Histoire et développement
Le terme s'est établi dans les années 1960 dans les studios d'Hollywood, lorsque la technologie d'enregistrement multipiste a permis pour la première fois un superposition systématique de pistes sonores. Walt Disney Productions utilisait déjà des formes primitives de "sweetening" audio avec des enregistrements d'orchestre supplémentaires pour "Fantasia" en 1940. La percée a eu lieu en 1977 avec "Star Wars", où Ben Burtt a utilisé plus de 800 éléments de sweetener séparés pour les sons des vaisseaux spatiaux. Depuis les années 1990, les stations de travail numériques comme Pro Tools permettent une intégration précise des sweeteners avec une synchronisation à la précision de l'échantillon.
Utilisation pratique au cinéma
Dans "Blade Runner 2049" (2017), le concepteur sonore Mark Mangini a renforcé les bruits de la ville avec plus de 200 couches de sweeteners différentes par séquence. Les films d'action utilisent souvent des sweeteners pour les explosions : le son original de la pyrotechnie est enrichi d'éléments de "boom" à basse fréquence (20-60 Hz) et de bruits de débris à haute fréquence (8-15 kHz). Les sweeteners de dialogue compensent les enregistrements originaux problématiques - dans "Mad Max: Fury Road" (2015), 80 % de tous les enregistrements d'intérieur de véhicules ont été retravaillés avec des sweeteners de vent et de moteur.
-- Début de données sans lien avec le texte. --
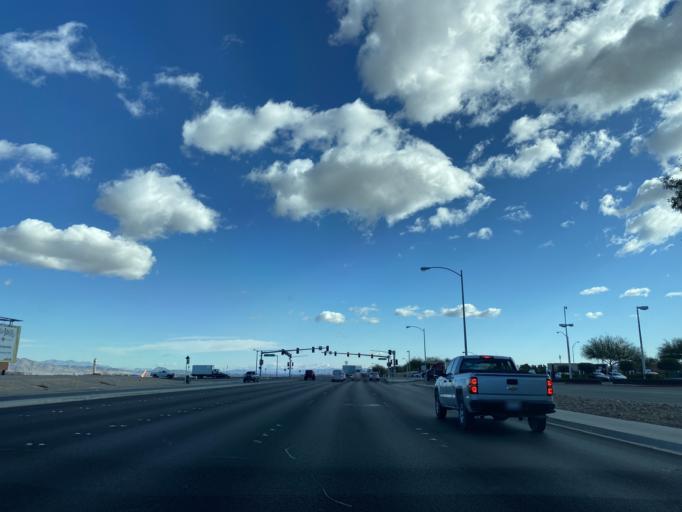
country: US
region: Nevada
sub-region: Clark County
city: Paradise
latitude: 36.0710
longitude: -115.1741
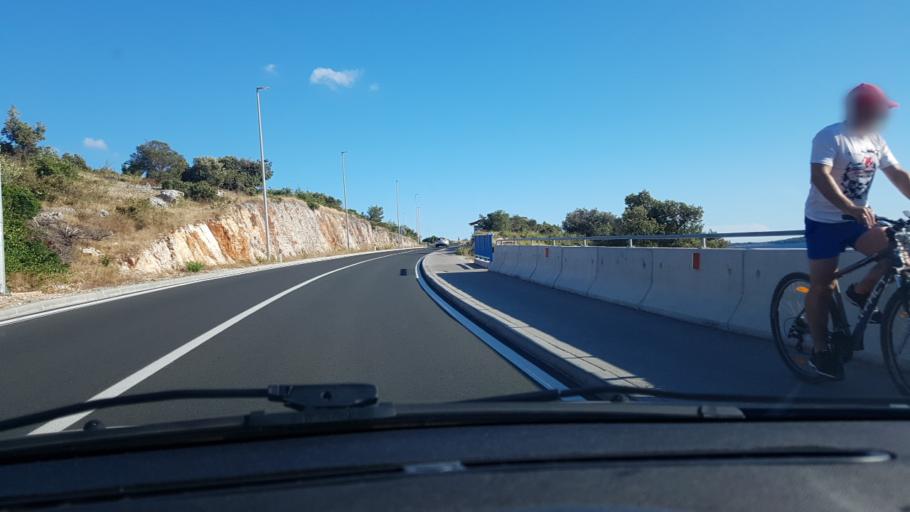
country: HR
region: Sibensko-Kniniska
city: Primosten
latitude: 43.6031
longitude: 15.9222
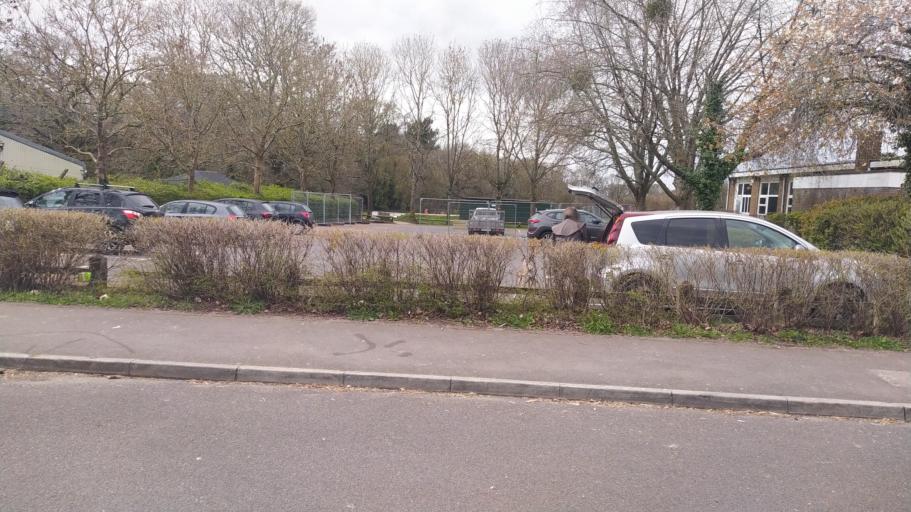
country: GB
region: England
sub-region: Hampshire
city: Totton
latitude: 50.9442
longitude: -1.4630
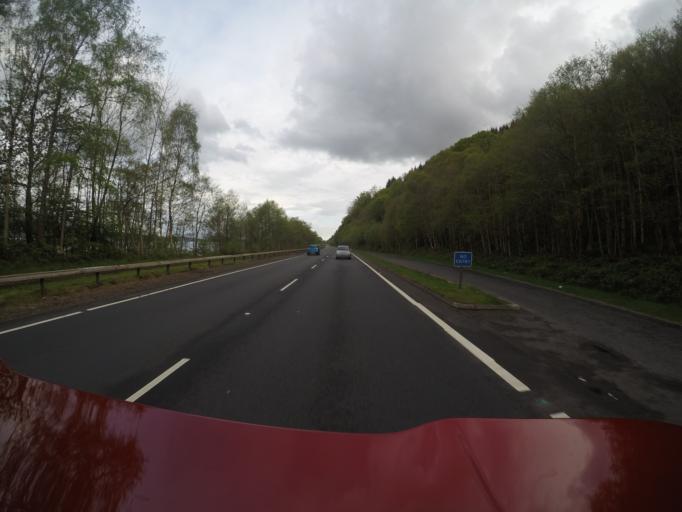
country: GB
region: Scotland
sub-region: Argyll and Bute
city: Helensburgh
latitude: 56.1364
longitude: -4.6591
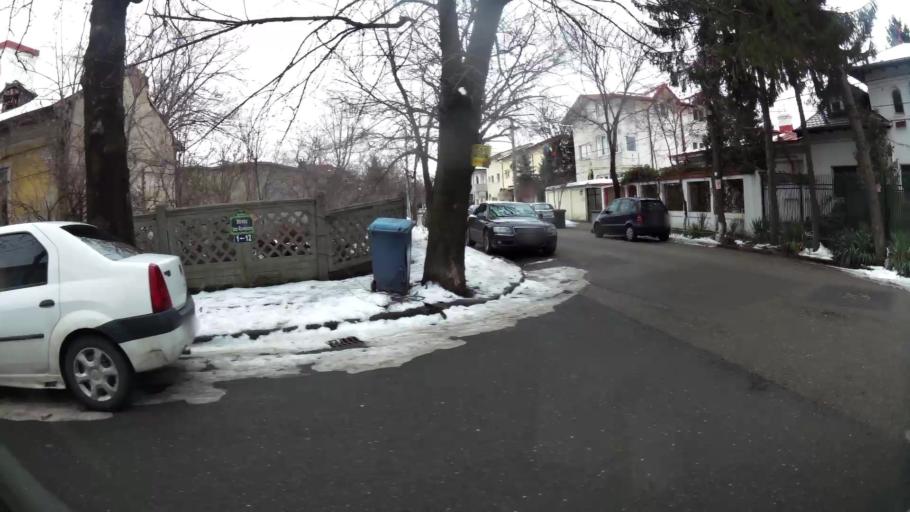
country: RO
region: Bucuresti
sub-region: Municipiul Bucuresti
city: Bucuresti
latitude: 44.4222
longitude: 26.0556
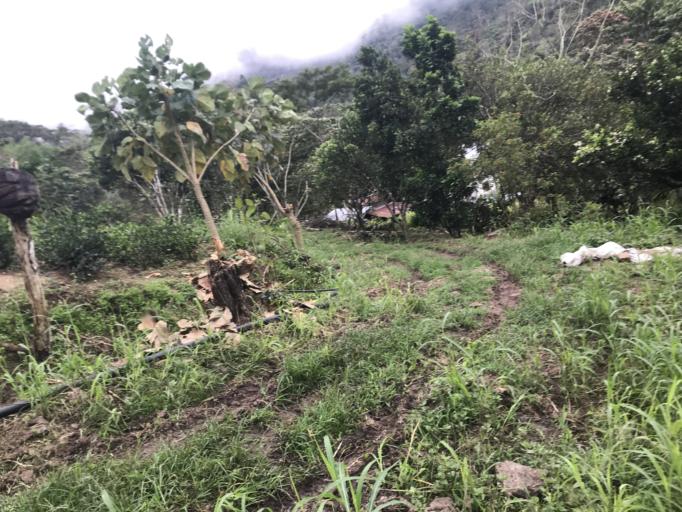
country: PE
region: Pasco
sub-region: Provincia de Oxapampa
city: Villa Rica
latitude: -10.8312
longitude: -75.2925
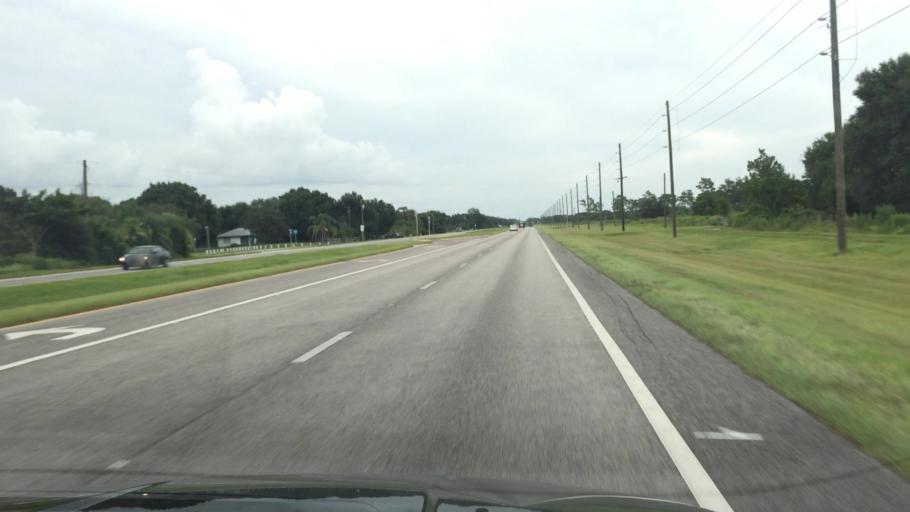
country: US
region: Florida
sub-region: DeSoto County
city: Nocatee
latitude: 27.1361
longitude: -81.8999
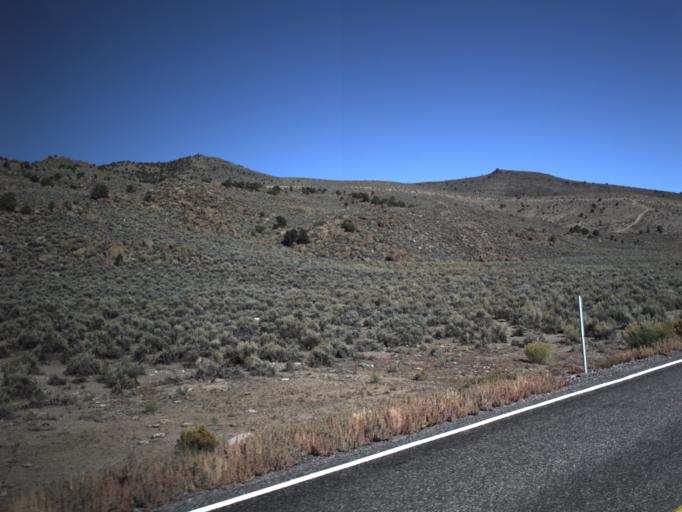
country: US
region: Utah
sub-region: Piute County
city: Junction
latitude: 38.1722
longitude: -112.0270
Le flux de travail typique comprend la sélection dans des bibliothèques de sons, l'ajustement de la synchronisation et l'automatisation des niveaux sur une période de 2 à 4 semaines par long métrage.
Comparaison et alternatives
Les sweeteners se distinguent des Foleys par leur nature non synchrone - tandis que les sons Foley doivent correspondre exactement aux événements visuels, les sweeteners créent des couches acoustiques continues. L'ADR (Automated Dialog Replacement) remplace complètement le son original, les sweeteners ne font que le compléter. L'audio procédural moderne, comme dans les jeux vidéo, peut générer des sweeteners en temps réel, mais n'atteint pas encore la qualité des bibliothèques sonores sélectionnées manuellement. Pour les productions à petit budget, des collections de sweeteners gratuites comme Freesound.org remplacent les coûteuses bibliothèques commerciales, mais offrent une qualité limitée et des restrictions légales.